To do :: Please reproduce the data below from its very start through the line containing "aiutare il cittadino a non vedere più", including that line. Leave the pictures out of your answer.

Records to use ::

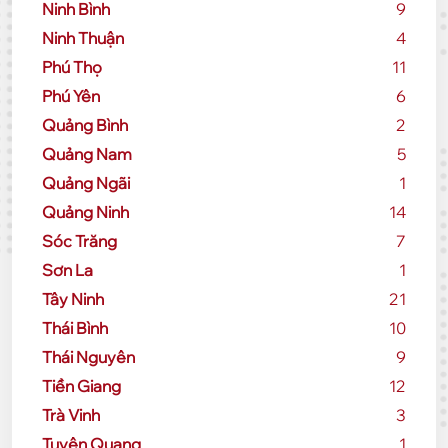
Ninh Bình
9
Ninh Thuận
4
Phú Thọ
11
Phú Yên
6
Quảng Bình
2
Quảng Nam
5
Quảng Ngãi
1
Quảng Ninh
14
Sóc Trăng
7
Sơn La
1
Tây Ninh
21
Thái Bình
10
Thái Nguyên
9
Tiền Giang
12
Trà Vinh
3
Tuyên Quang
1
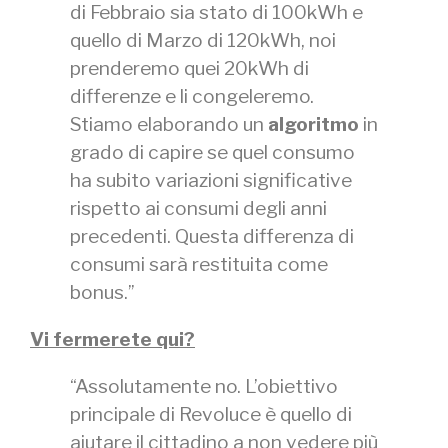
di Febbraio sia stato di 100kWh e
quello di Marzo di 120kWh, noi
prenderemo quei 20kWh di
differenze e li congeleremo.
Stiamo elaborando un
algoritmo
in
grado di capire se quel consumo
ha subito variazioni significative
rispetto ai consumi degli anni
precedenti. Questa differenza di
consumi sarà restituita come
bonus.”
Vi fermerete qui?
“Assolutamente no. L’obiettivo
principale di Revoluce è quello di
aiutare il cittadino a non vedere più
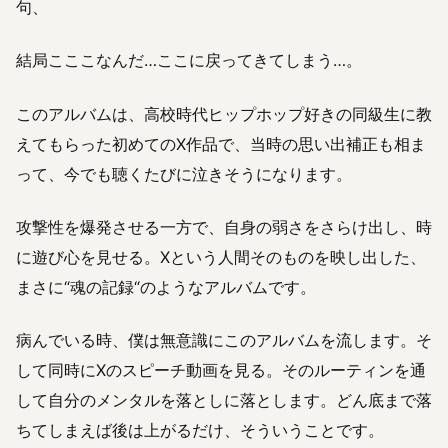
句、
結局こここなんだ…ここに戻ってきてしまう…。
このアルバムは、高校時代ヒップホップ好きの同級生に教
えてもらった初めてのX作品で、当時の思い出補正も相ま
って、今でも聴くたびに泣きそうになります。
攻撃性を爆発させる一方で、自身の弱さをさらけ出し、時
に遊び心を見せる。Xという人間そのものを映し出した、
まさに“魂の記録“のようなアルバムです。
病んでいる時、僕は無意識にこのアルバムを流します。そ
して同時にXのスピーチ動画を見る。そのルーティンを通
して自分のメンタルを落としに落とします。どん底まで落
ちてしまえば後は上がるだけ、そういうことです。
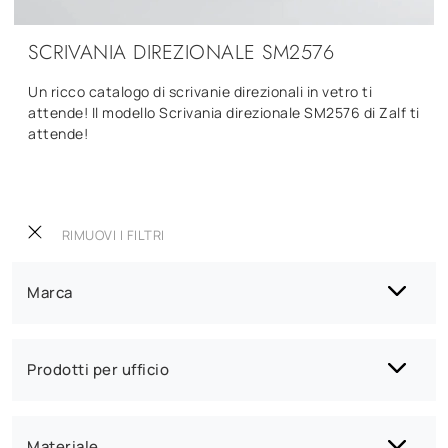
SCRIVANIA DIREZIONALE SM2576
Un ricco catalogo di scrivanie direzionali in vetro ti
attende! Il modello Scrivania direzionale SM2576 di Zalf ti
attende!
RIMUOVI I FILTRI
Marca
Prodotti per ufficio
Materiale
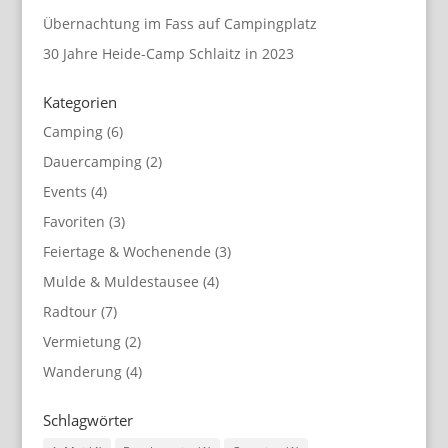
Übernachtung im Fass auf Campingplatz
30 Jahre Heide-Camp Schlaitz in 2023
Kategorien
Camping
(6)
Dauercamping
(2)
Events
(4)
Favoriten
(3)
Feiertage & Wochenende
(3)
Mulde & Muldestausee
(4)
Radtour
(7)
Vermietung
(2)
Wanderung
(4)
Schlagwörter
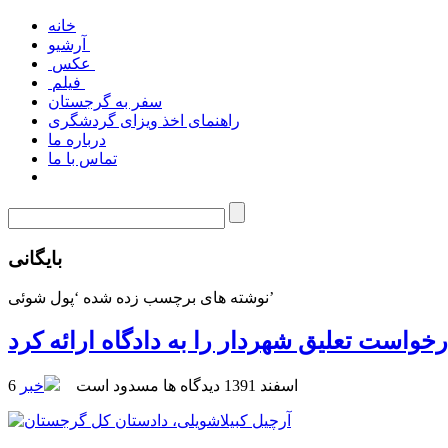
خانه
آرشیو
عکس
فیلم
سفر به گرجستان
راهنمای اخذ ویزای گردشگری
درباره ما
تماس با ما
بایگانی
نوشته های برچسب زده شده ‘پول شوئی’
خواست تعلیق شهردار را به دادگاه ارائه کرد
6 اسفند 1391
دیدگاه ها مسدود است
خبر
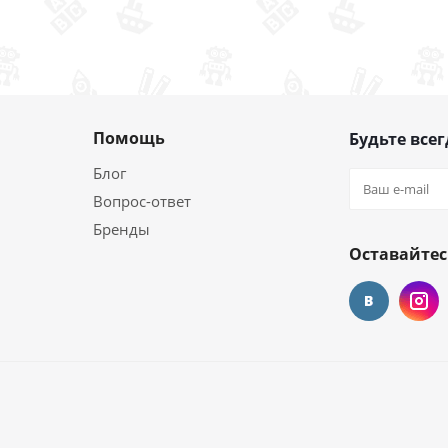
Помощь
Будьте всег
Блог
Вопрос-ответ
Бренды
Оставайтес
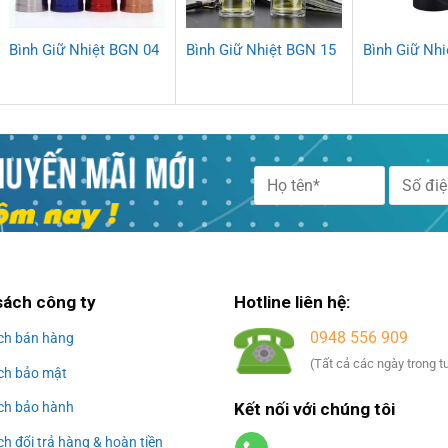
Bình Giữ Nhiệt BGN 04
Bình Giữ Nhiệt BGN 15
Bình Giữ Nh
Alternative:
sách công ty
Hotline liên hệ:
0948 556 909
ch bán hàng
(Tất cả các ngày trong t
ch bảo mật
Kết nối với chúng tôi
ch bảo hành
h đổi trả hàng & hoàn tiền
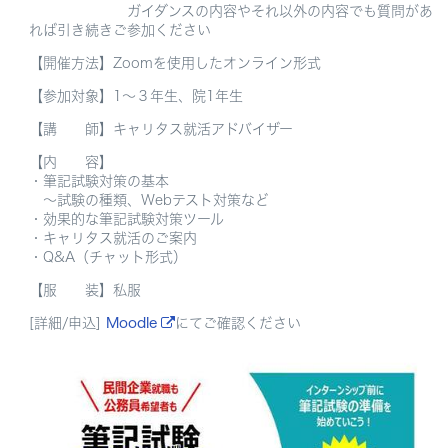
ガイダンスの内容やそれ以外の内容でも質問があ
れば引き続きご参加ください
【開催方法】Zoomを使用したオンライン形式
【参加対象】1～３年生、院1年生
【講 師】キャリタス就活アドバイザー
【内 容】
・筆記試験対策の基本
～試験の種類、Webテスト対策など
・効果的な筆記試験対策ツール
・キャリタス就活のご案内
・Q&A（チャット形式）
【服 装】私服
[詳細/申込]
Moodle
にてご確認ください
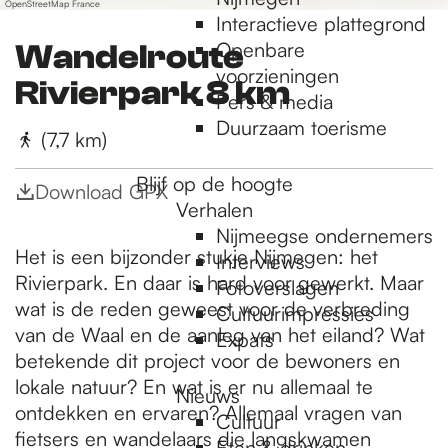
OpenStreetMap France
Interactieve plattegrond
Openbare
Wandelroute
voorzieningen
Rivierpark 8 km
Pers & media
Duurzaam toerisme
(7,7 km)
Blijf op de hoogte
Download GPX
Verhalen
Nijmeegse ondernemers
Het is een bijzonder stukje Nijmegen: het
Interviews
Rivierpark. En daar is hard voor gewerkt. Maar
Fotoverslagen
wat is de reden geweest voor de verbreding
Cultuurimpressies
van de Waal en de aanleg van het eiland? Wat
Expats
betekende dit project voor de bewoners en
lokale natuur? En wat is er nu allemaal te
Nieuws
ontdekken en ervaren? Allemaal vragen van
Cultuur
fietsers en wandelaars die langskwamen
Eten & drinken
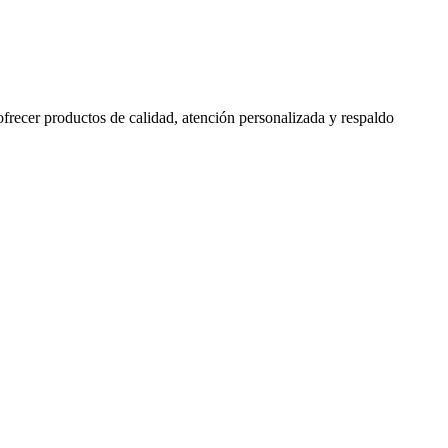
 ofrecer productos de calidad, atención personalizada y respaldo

Solution to this exercise ::
Ninh Bình
9
Ninh Thuận
4
Phú Thọ
11
Phú Yên
6
Quảng Bình
2
Quảng Nam
5
Quảng Ngãi
1
Quảng Ninh
14
Sóc Trăng
7
Sơn La
1
Tây Ninh
21
Thái Bình
10
Thái Nguyên
9
Tiền Giang
12
Trà Vinh
3
Tuyên Quang
1
di Febbraio sia stato di 100kWh e
quello di Marzo di 120kWh, noi
prenderemo quei 20kWh di
differenze e li congeleremo.
Stiamo elaborando un
algoritmo
in
grado di capire se quel consumo
ha subito variazioni significative
rispetto ai consumi degli anni
precedenti. Questa differenza di
consumi sarà restituita come
bonus.”
Vi fermerete qui?
“Assolutamente no. L’obiettivo
principale di Revoluce è quello di
aiutare il cittadino a non vedere più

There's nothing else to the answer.